Key Features and Innovation:

  • Computing device with a programmable logic device implementing a convolutional neural network.
  • Each compute block corresponds to a convolutional layer of the network.
  • Memory blocks store data and parameters for each layer of the network.

Potential Applications: This technology can be used in various fields such as image recognition, natural language processing, and autonomous vehicles.

Problems Solved: This technology addresses the need for efficient and optimized implementation of convolutional neural networks in computing devices.

Benefits:

  • Improved performance and accuracy in tasks such as image recognition.
  • Efficient use of resources in implementing convolutional neural networks.
  • Flexibility to adapt to different network architectures.

Commercial Applications: This technology has potential commercial applications in industries such as healthcare, security, and manufacturing where image recognition and data analysis are crucial.

Questions about Convolutional Neural Networks: 1. How does this technology improve the efficiency of implementing convolutional neural networks? 2. What are the key advantages of using a programmable logic device for implementing convolutional neural networks?

Frequently Updated Research: Stay updated on the latest advancements in convolutional neural networks and their applications in various industries to leverage the full potential of this technology.
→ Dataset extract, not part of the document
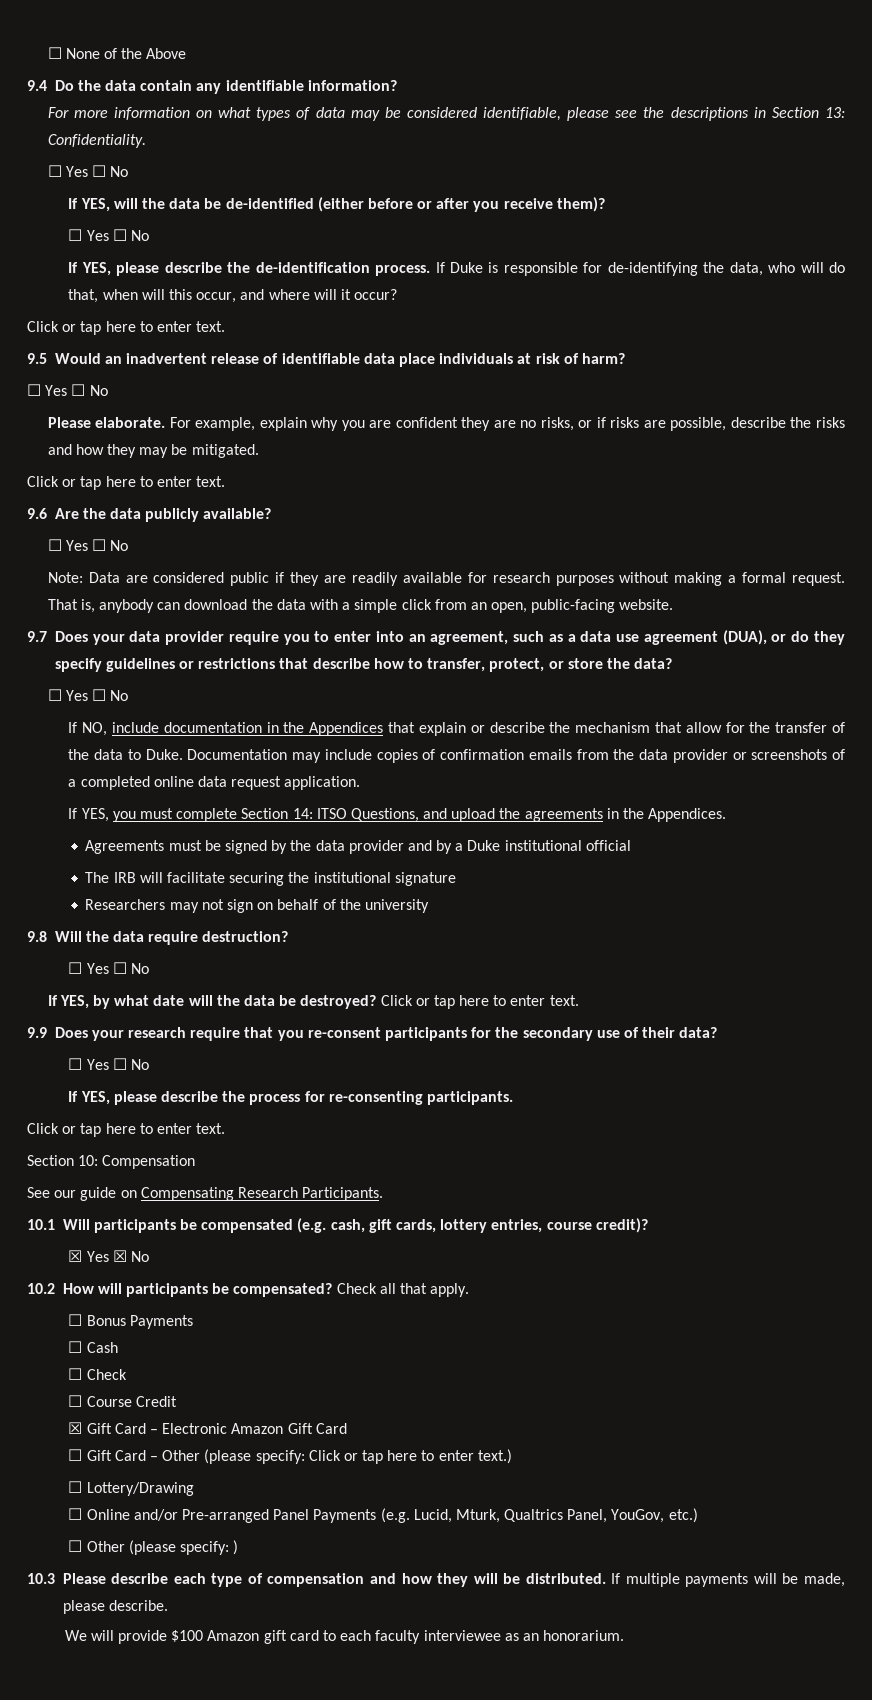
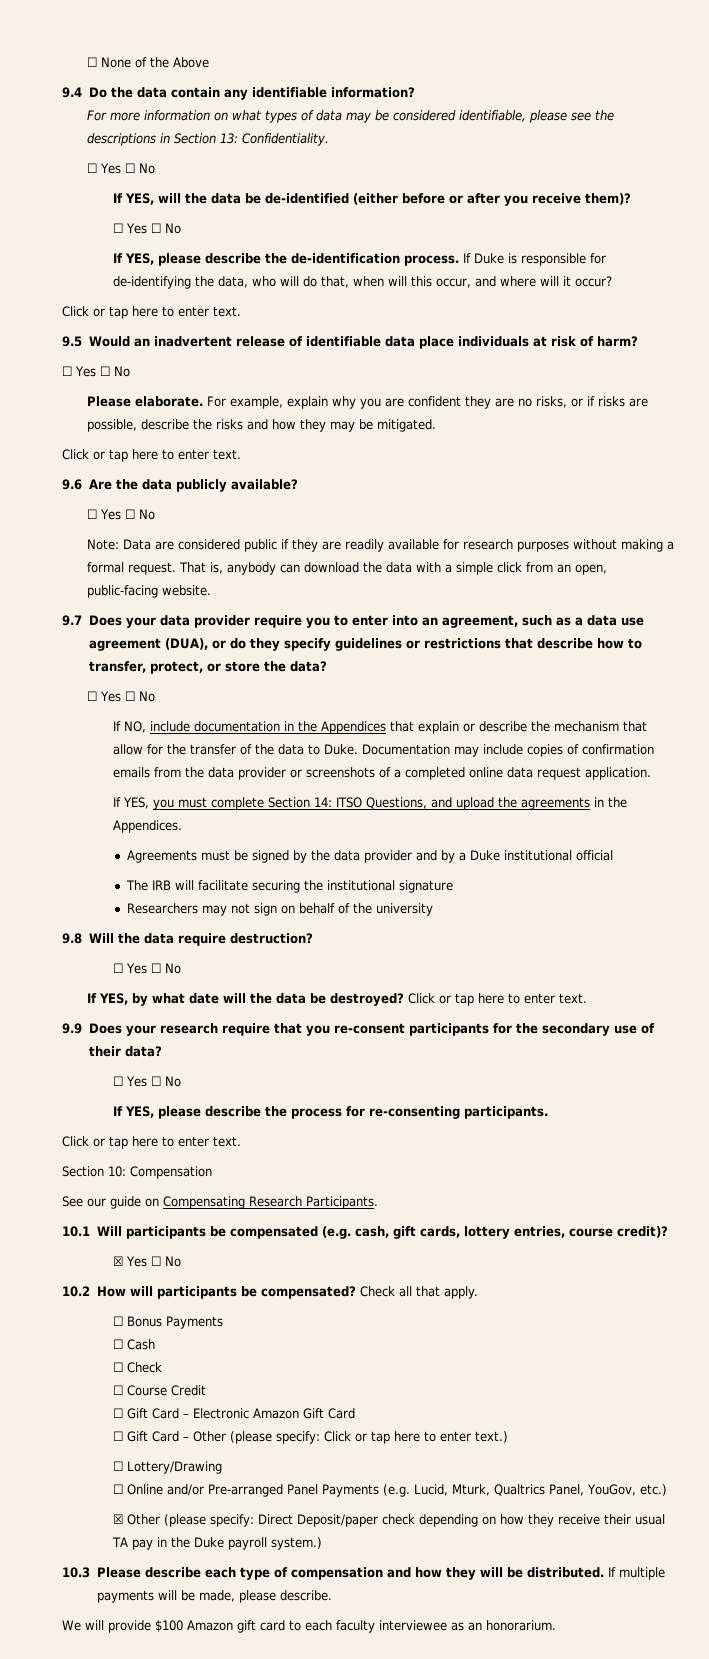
[112,1250,127,1262] ☒ -> [150,1256,161,1266] ☐
[68,1422,83,1434] ☒ -> [112,1408,123,1418] ☐
[68,1540,239,1555] ☐ Other (please specify: ) -> [112,1514,665,1527] [111,1537,322,1550] ☒ Other (please specify: Direct Deposit/paper check depending on how they receive their usual TA pay in the Duke payroll system.)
Original Abstract Submitted

in one embodiment, a computing device includes an input sensor providing an input data; a programmable logic device (pld) implementing a convolutional neural network (cnn), wherein: each compute block of the pld corresponds to one of a multiple of convolutional layers of the cnn, each compute block of the pld is placed in proximity to at least two memory blocks, a first one of the memory blocks serves as a buffer for the corresponding layer of the cnn, and a second one of the memory blocks stores model-specific parameters for the corresponding layer of the cnn.